It’s no secret many athletes make boat loads of money.
Despite being held to such high esteem by fans and casual lookers-on alike, they’re not immune to some of the financial troubles the rest of us normal folk go through.
Sure some of these blunders may have been honest mistakes, but others are more of the “I’ve clearly run out of ways to spend my money” variety.
How about some inflatable rafts to protect your furniture during a flood? Sounds like a great idea, no?
Boxer Evander Holyfield squandered his reported $250 million lifetime earnings by purchasing things like a 54,000 square foot, 109-room home that sat on 235 acres.
Former Detroit Red Wings forward Darren McCarty declared for bankruptcy in 2006 with a debt to assets ratio of $6.2 million/$1.9 million. A shady business partner and Vegas casinos were to blame.

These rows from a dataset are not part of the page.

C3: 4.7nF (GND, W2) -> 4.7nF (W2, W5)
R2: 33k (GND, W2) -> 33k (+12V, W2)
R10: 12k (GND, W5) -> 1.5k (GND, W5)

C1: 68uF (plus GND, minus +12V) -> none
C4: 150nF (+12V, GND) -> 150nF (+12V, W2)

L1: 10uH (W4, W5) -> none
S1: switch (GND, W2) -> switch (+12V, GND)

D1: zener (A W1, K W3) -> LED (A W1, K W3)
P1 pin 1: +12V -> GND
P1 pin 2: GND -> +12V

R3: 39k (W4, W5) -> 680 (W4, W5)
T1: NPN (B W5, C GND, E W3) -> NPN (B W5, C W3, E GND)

Hall of Fame running back Eric Dickerson lost a good chunk of change for investing with, Luigi DiFonzo, a felon who tricked people into thinking he was of Italian nobility.

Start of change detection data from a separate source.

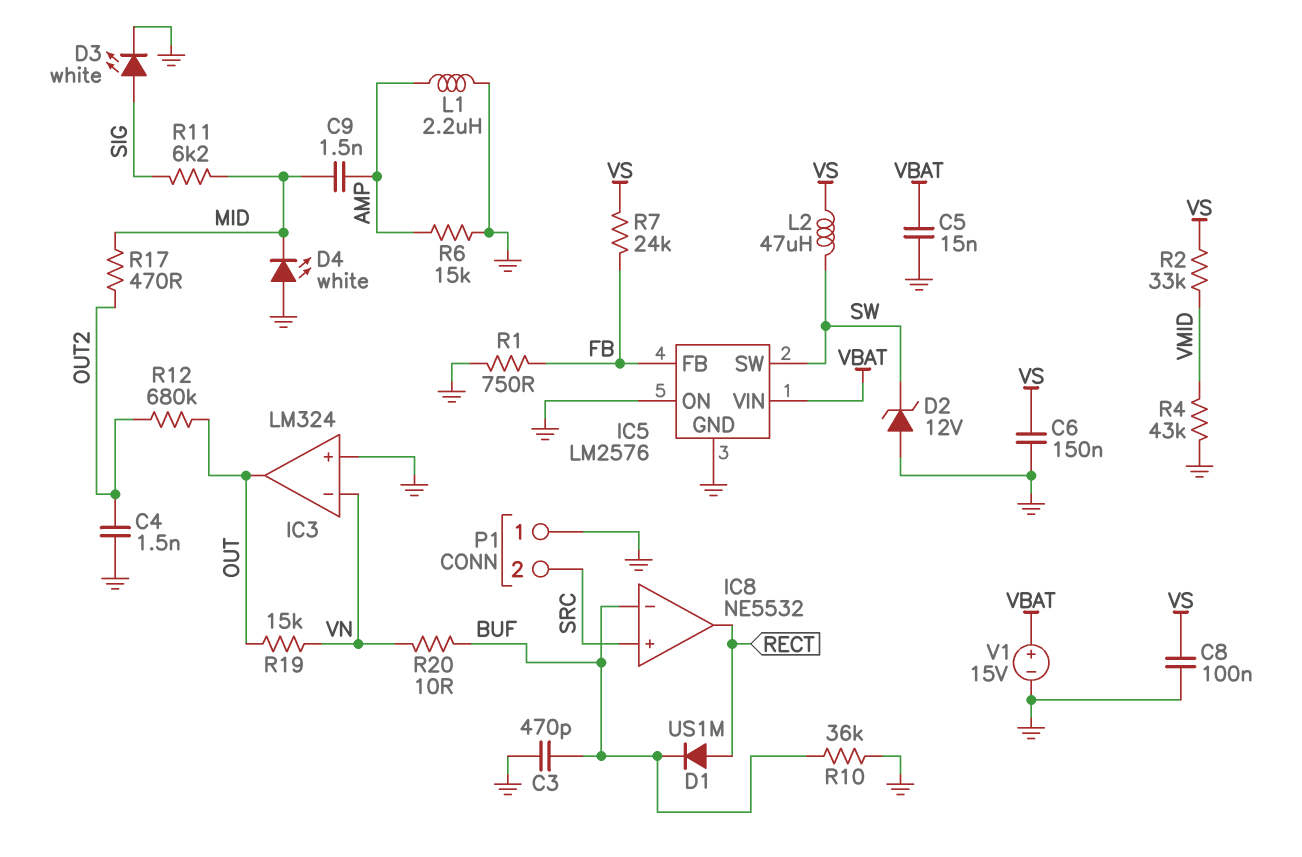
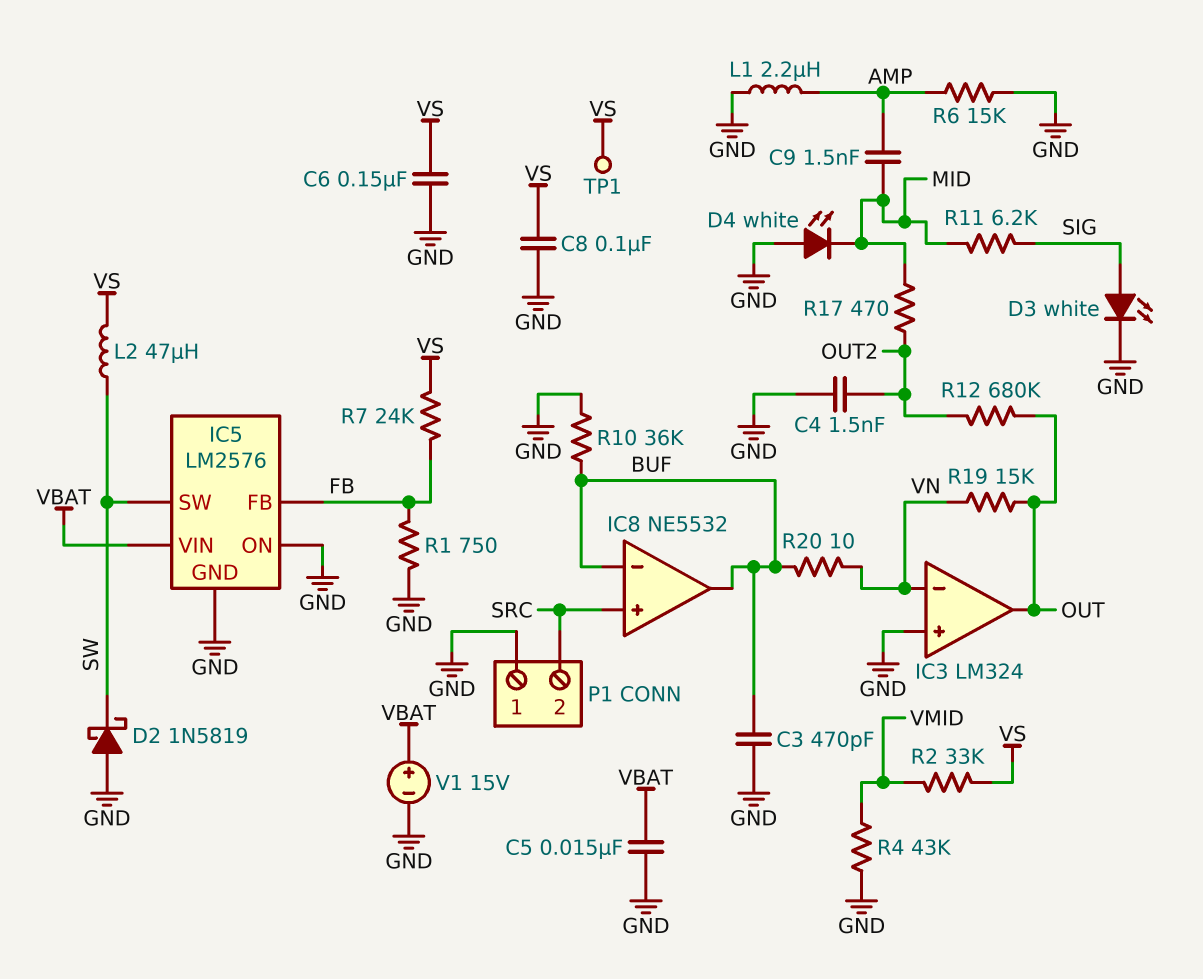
D1: diode US1M (A RECT, K BUF) -> none
D2: zener 12V (A GND, K SW) -> schottky 1N5819 (A GND, K SW)
IC8 pin out: RECT -> BUF
TP1: none -> test point (VS)

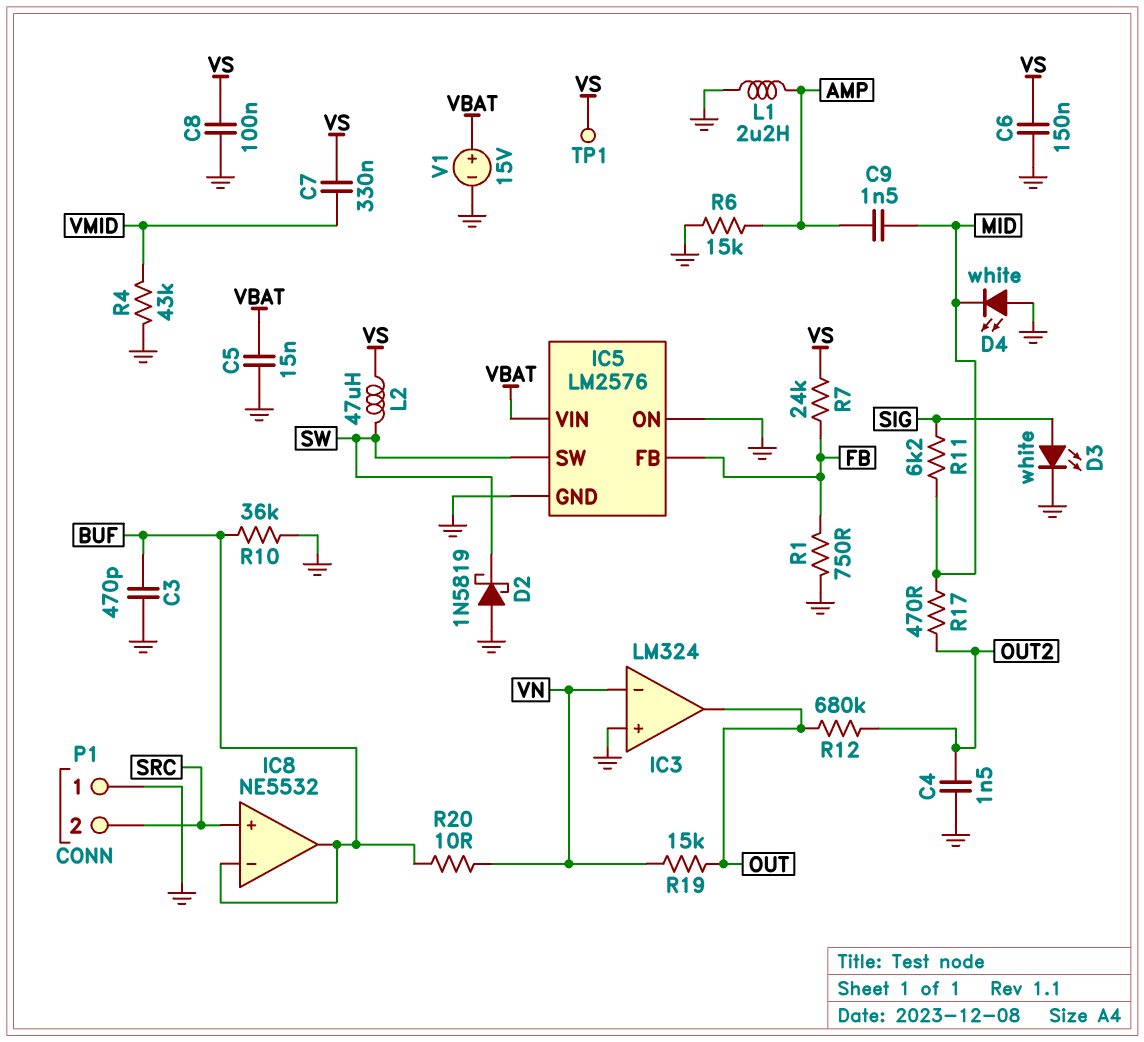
C7: none -> 330nF (VMID, VS)
R2: 33k (VMID, VS) -> none

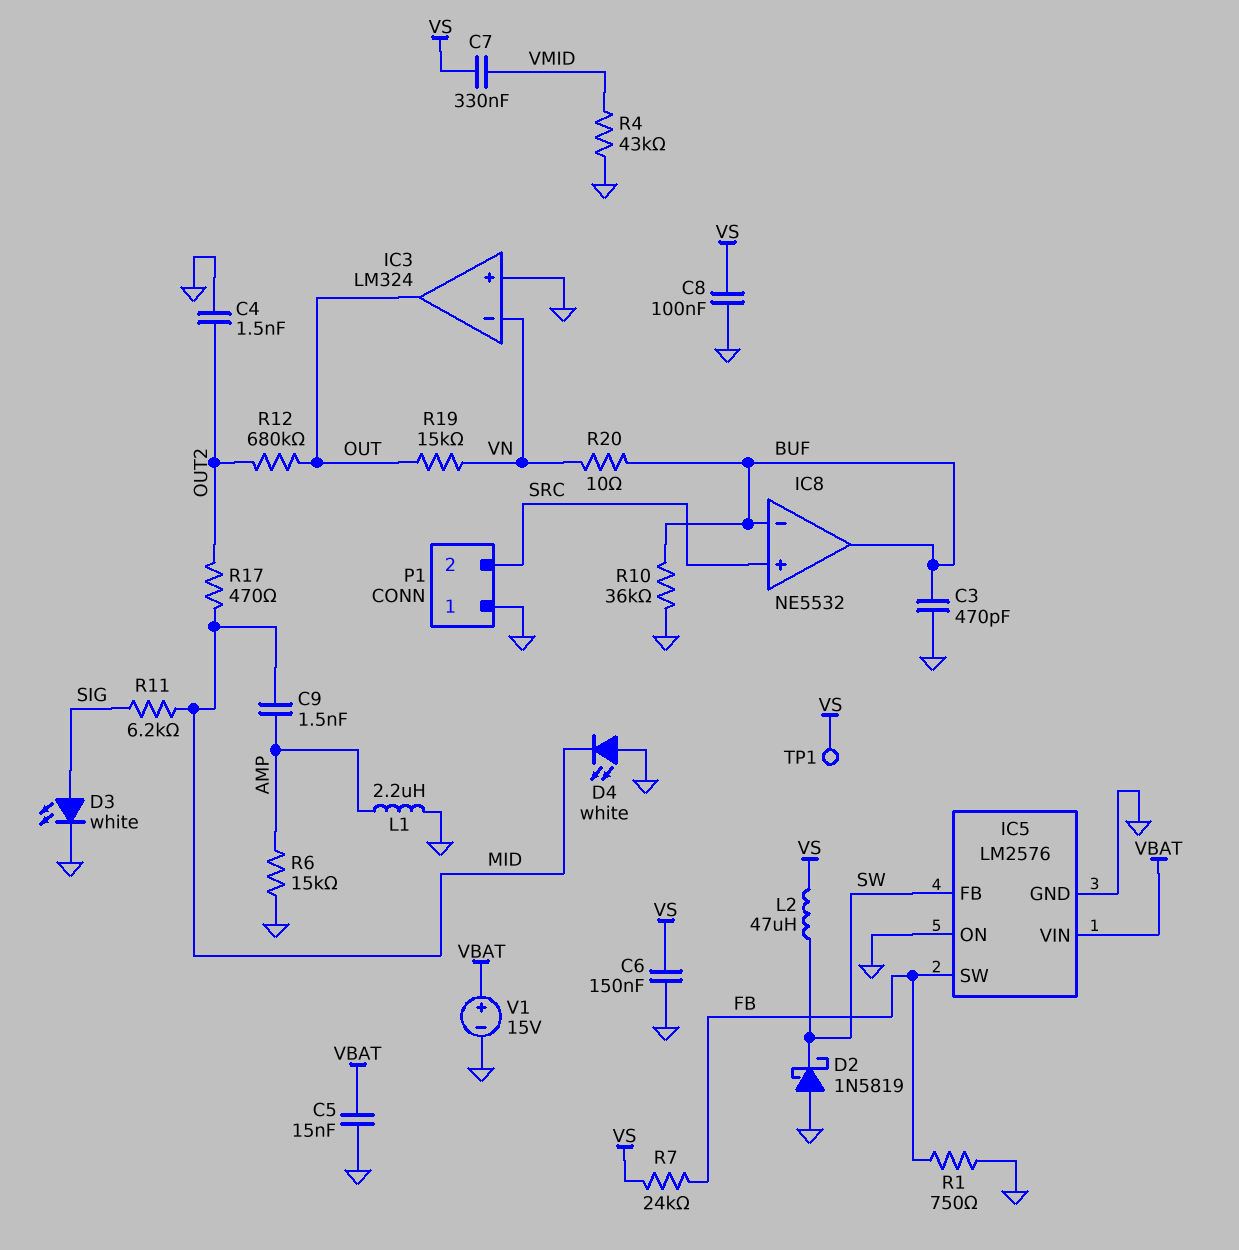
IC5 pin FB: FB -> SW
IC5 pin SW: SW -> FB

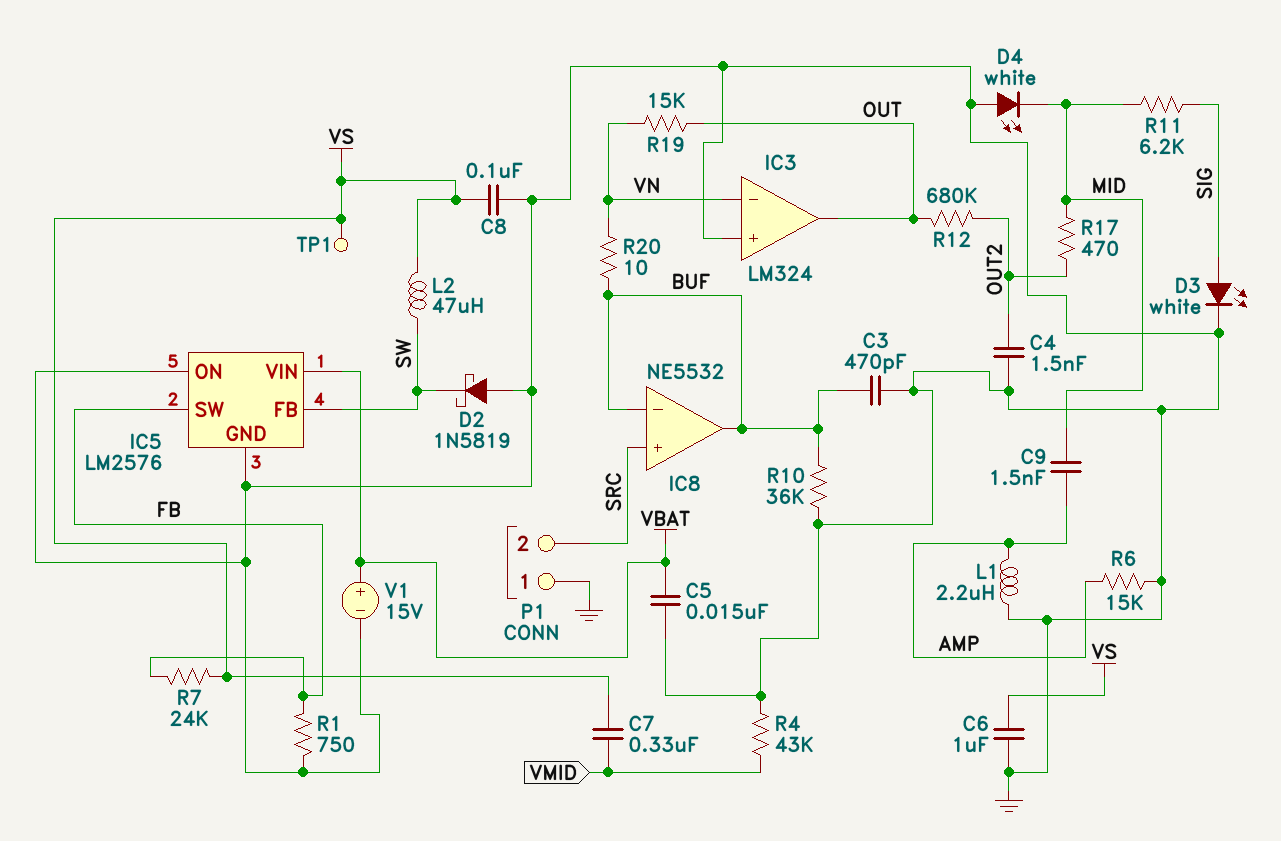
C6: 150nF (GND, VS) -> 1uF (GND, VS)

Former Ohio St. standout defensive back Antoine Winfield's luck ran out as soon as he hit the NFL. Winfield lost well over $1 million by letting his friend/agent take care of all of his money without ever asking what he was up to.
Legendary Denver Broncos quarterback John Elway lost $15 million in a ponzi scheme. He was one of over 60 investors who lost out on $71 million to Denver hedge fund manager Sean Mueller.

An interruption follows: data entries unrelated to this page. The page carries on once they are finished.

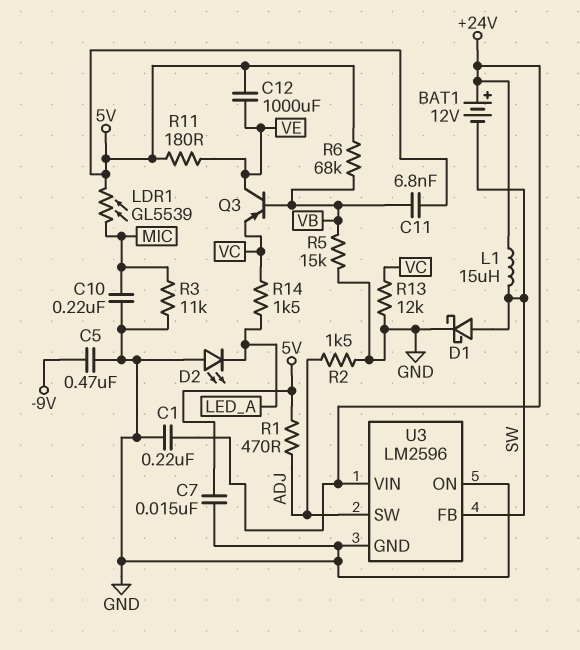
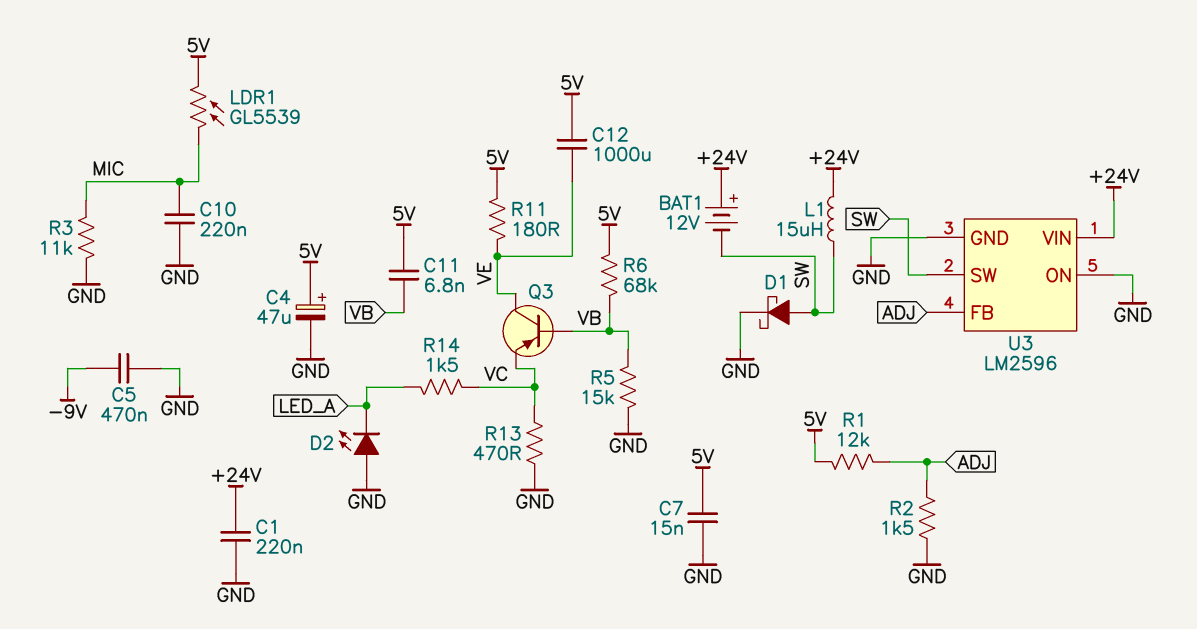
C4: none -> 47uF (plus 5V, minus GND)
R1: 470 (5V, ADJ) -> 12k (5V, ADJ)
R13: 12k (GND, VC) -> 470 (GND, VC)
U3 pin FB: SW -> ADJ
U3 pin SW: ADJ -> SW

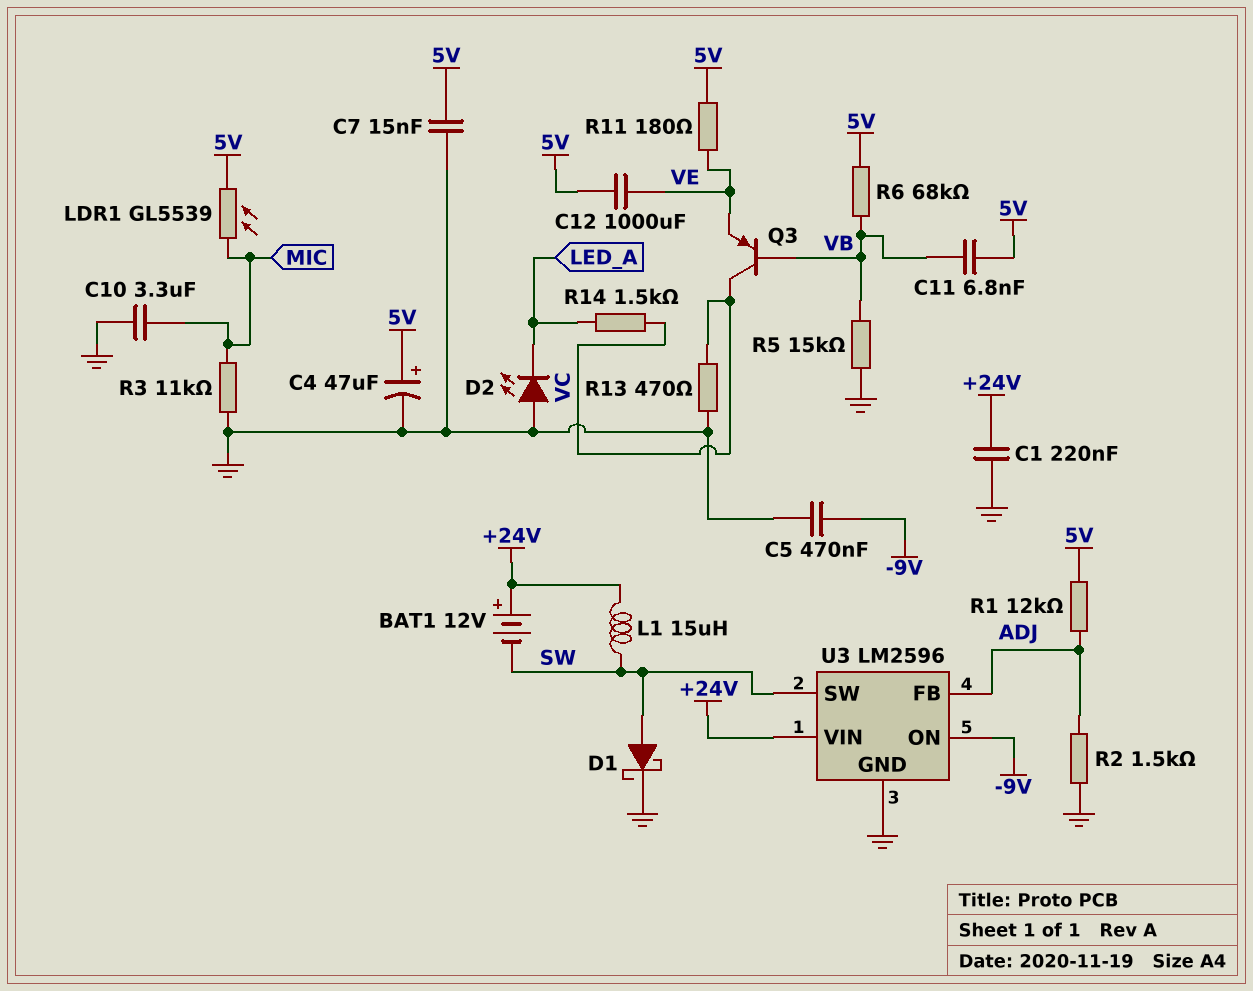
C10: 220nF (GND, MIC) -> 3.3uF (GND, MIC)
Q3: PNP (B VB, C VE, E VC) -> PNP (B VB, C VC, E VE)
U3 pin ON: GND -> -9V

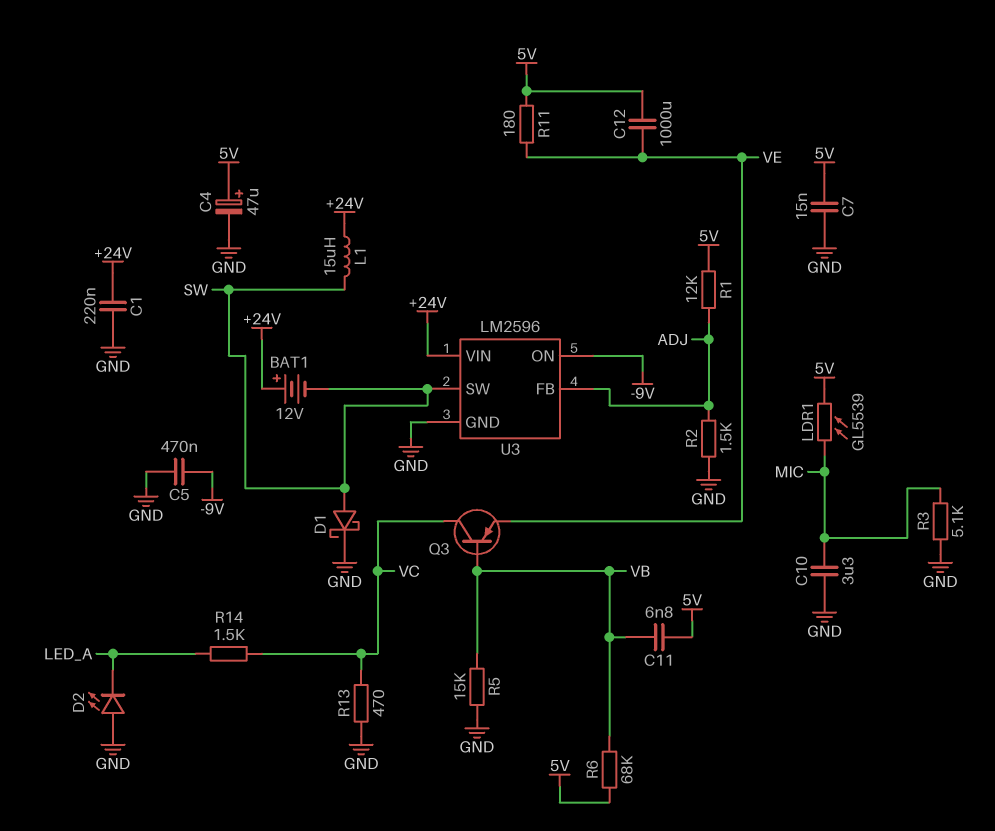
R3: 11k (GND, MIC) -> 5.1k (GND, MIC)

Michael Jordan's long time sidekick Scottie Pippen lost $3.5 million on a Chicago real estate deal and another $1 million on a private jet.
Los Angeles Angels All-Star OF Torii Hunter once put $70K in a company that made inflatable rafts to protect your furniture during a flood. He stopped investing after he was asked to put in another $500K.
Dog fighting convictions alone would've probably done Michael Vick in, but failed investments in an Indiana car rental company and a Georgia wine shop, among others, translated into filing for Chapter 11.
One of the best NFL receivers of all-time lost $50,000 in a fake shoe company investment. Art Monk was fooled by his friend and teammate Terry Orr, who used the money to pay off his personal debts.
Terrell Owens, along with a bunch of other NFL players saw no returns on their investment in an Alabama electronic bingo operation. T.O. lost $2 million, alone.